SEMARANG – Menyongsong tahun anggaran baru dengan semangat profesionalisme, jajaran pimpinan Pengadilan Agama (PA) di seluruh wilayah Jawa Tengah mengikuti Rapat Koordinasi (Rakor) strategis pada Rabu, 31 Desember 2025. Kegiatan yang diinisiasi oleh Pengadilan Tinggi Agama (PTA) Semarang ini dilaksanakan secara daring guna memantapkan langkah-langkah awal tahun 2026.

Berdasarkan surat undangan Nomor: 3331/KPTA.W11-A/UND.HM3.1.3/XII/2025, rapat ini dihadiri secara virtual oleh Ketua, Wakil Ketua, Panitera, dan Sekretaris dari masing-masing satuan kerja melalui Media Center instansi masing-masing.

Kegiatan yang dimulai pada pukul 14.00 WIB ini dipimpin langsung oleh Ketua PTA Semarang, Rokhanah. Fokus utama dalam pertemuan ini adalah menyamakan persepsi terhadap kebijakan Mahkamah Agung RI serta memperkuat sinergi antara unsur pimpinan di tingkat daerah.

Beberapa poin utama yang menjadi pokok bahasan dalam rapat koordinasi tersebut meliputi:

  • Kesiapan Program Kerja: Memastikan setiap satuan kerja telah merampungkan rencana aksi tahunan yang selaras dengan pagu anggaran 2026.
  • Penguatan Koordinasi Internal: Mendorong kolaborasi yang lebih solid antara bagian Kepaniteraan dan Kesekretariatan dalam mendukung pelayanan publik.
  • Evaluasi Kinerja Tahun Sebelumnya: Menjadikan capaian tahun 2025 sebagai acuan untuk meningkatkan kualitas putusan dan efisiensi birokrasi di tahun mendatang.
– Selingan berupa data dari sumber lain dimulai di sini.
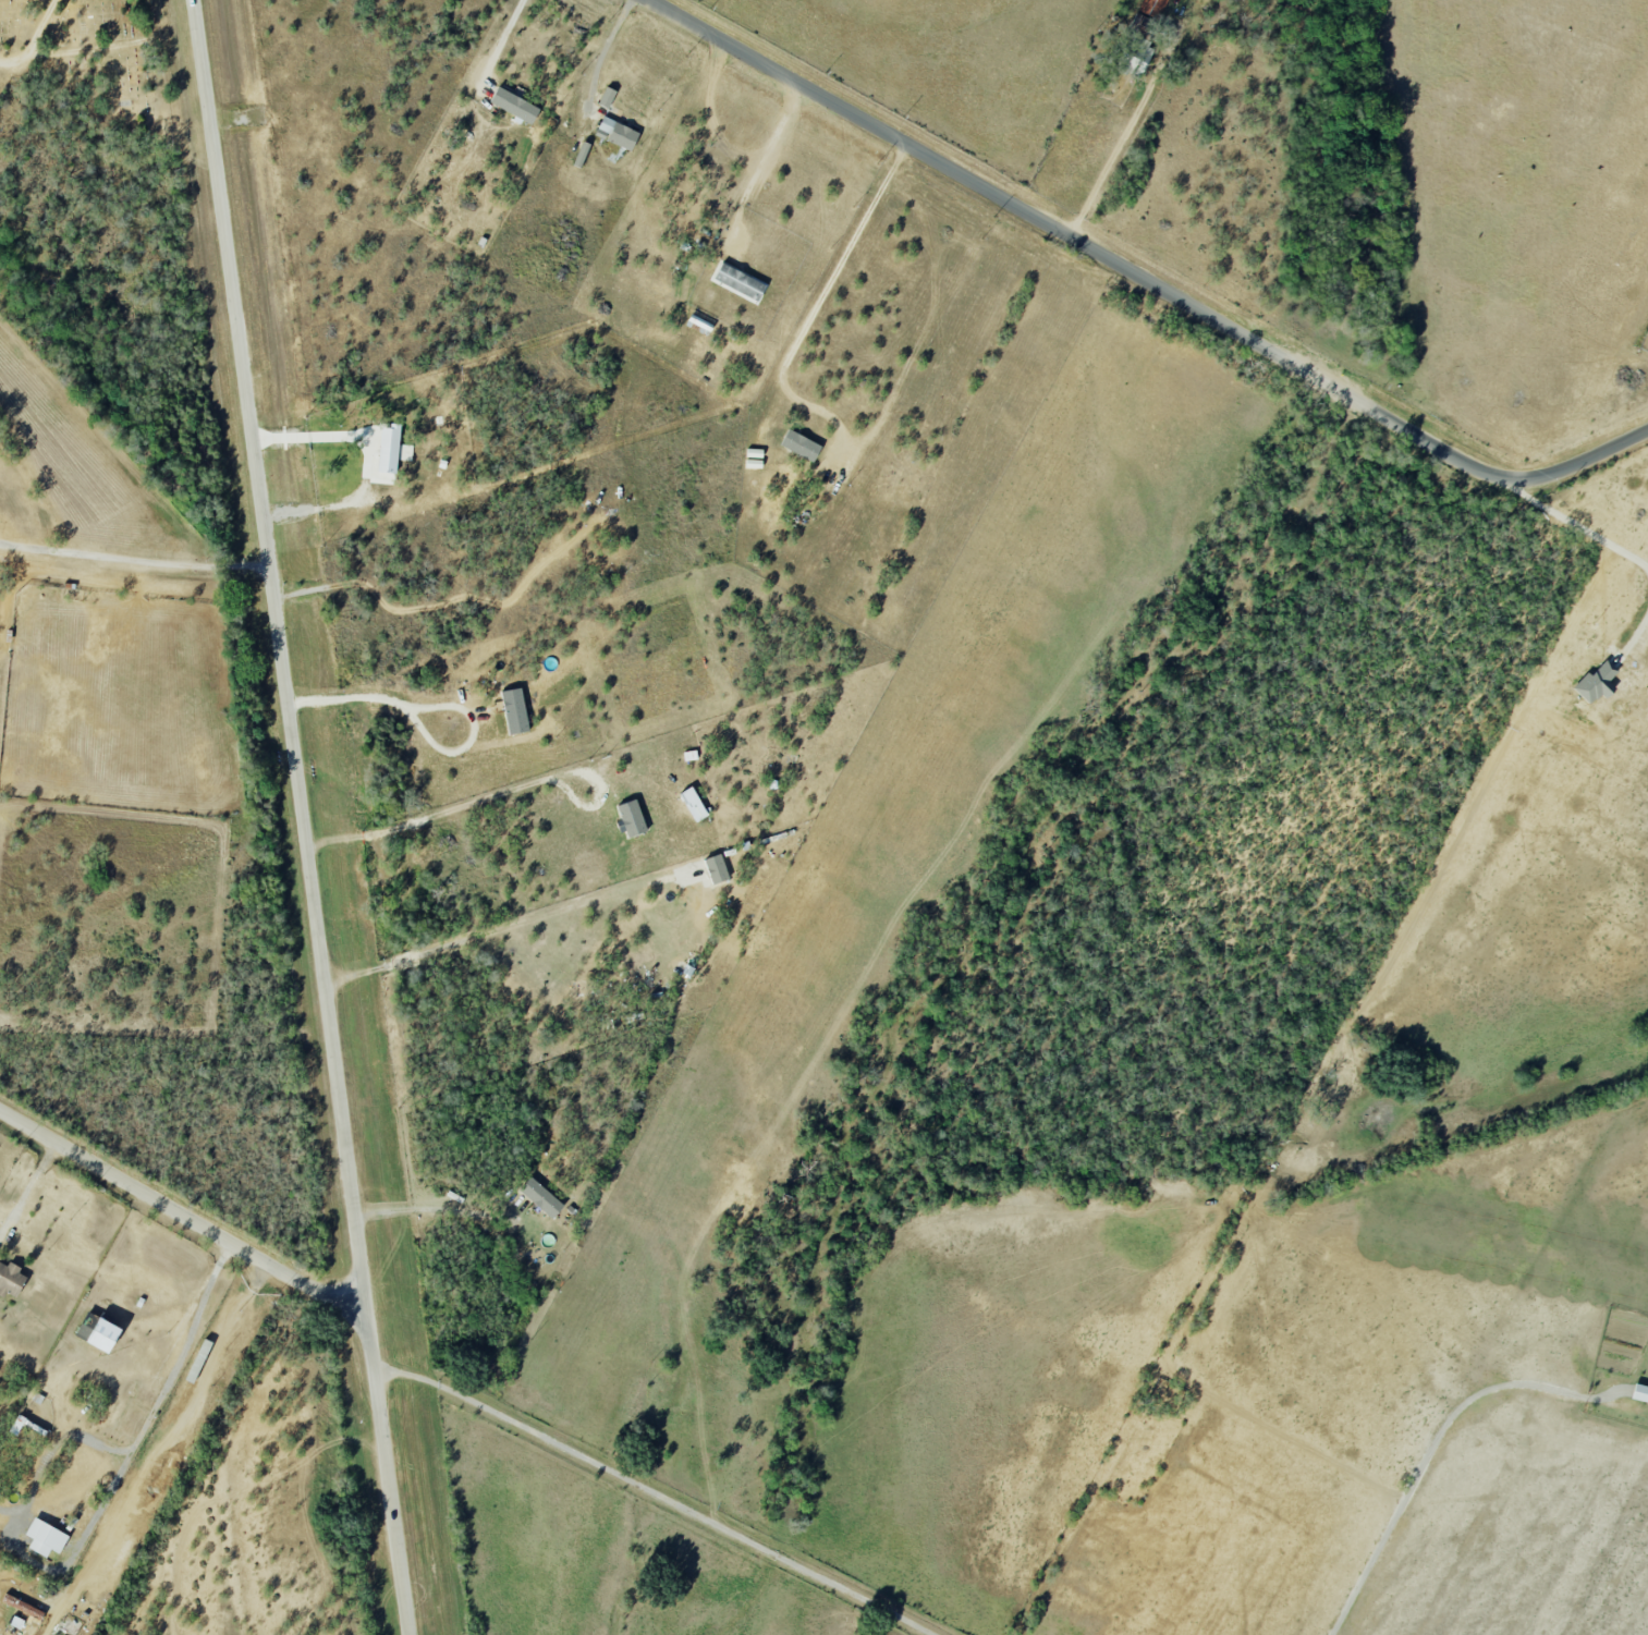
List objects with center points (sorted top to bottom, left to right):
road: (33, 38)
building: (1141, 38)
road: (106, 41)
road: (502, 42)
road: (602, 55)
park: (94, 56)
building: (608, 97)
building: (515, 105)
road: (711, 113)
building: (618, 133)
road: (1125, 139)
road: (763, 162)
road: (1144, 279)
building: (740, 282)
road: (821, 298)
road: (308, 432)
building: (801, 445)
building: (391, 454)
road: (133, 561)
road: (279, 654)
road: (495, 795)
building: (694, 803)
building: (633, 817)
building: (717, 868)
road: (27, 1190)
building: (542, 1197)
road: (428, 1206)
road: (180, 1213)
building: (11, 1278)
building: (1641, 1393)
road: (1437, 1435)
road: (162, 1451)
road: (387, 1471)
road: (655, 1503)
road: (95, 1519)
building: (46, 1538)

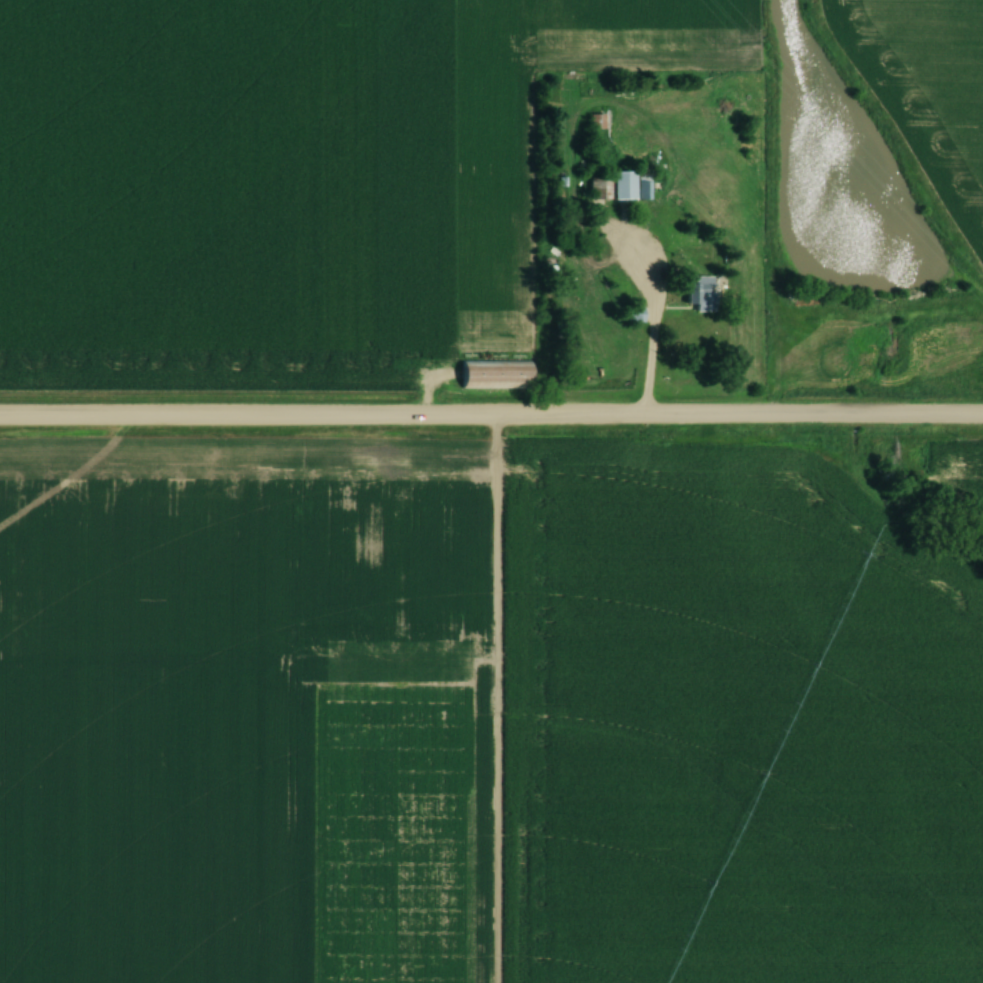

Dalam arahannya, ditekankan bahwa langkah awal tahun merupakan momentum krusial untuk memastikan seluruh instrumen pengawasan dan pelayanan berfungsi optimal. Hal ini berkaitan erat dengan komitmen berkelanjutan seluruh satuan kerja di bawah wilayah hukum PTA Semarang dalam mempertahankan dan meraih predikat Wilayah Bebas dari Korupsi (WBK) serta Wilayah Birokrasi Bersih dan Melayani (WBBM).

Melalui koordinasi yang dilakukan secara digital ini, diharapkan seluruh pimpinan Pengadilan Agama di Jawa Tengah memiliki kesiapan penuh untuk memberikan pelayanan hukum yang prima, transparan, dan akuntabel kepada masyarakat terhitung sejak hari pertama kerja di tahun 2026.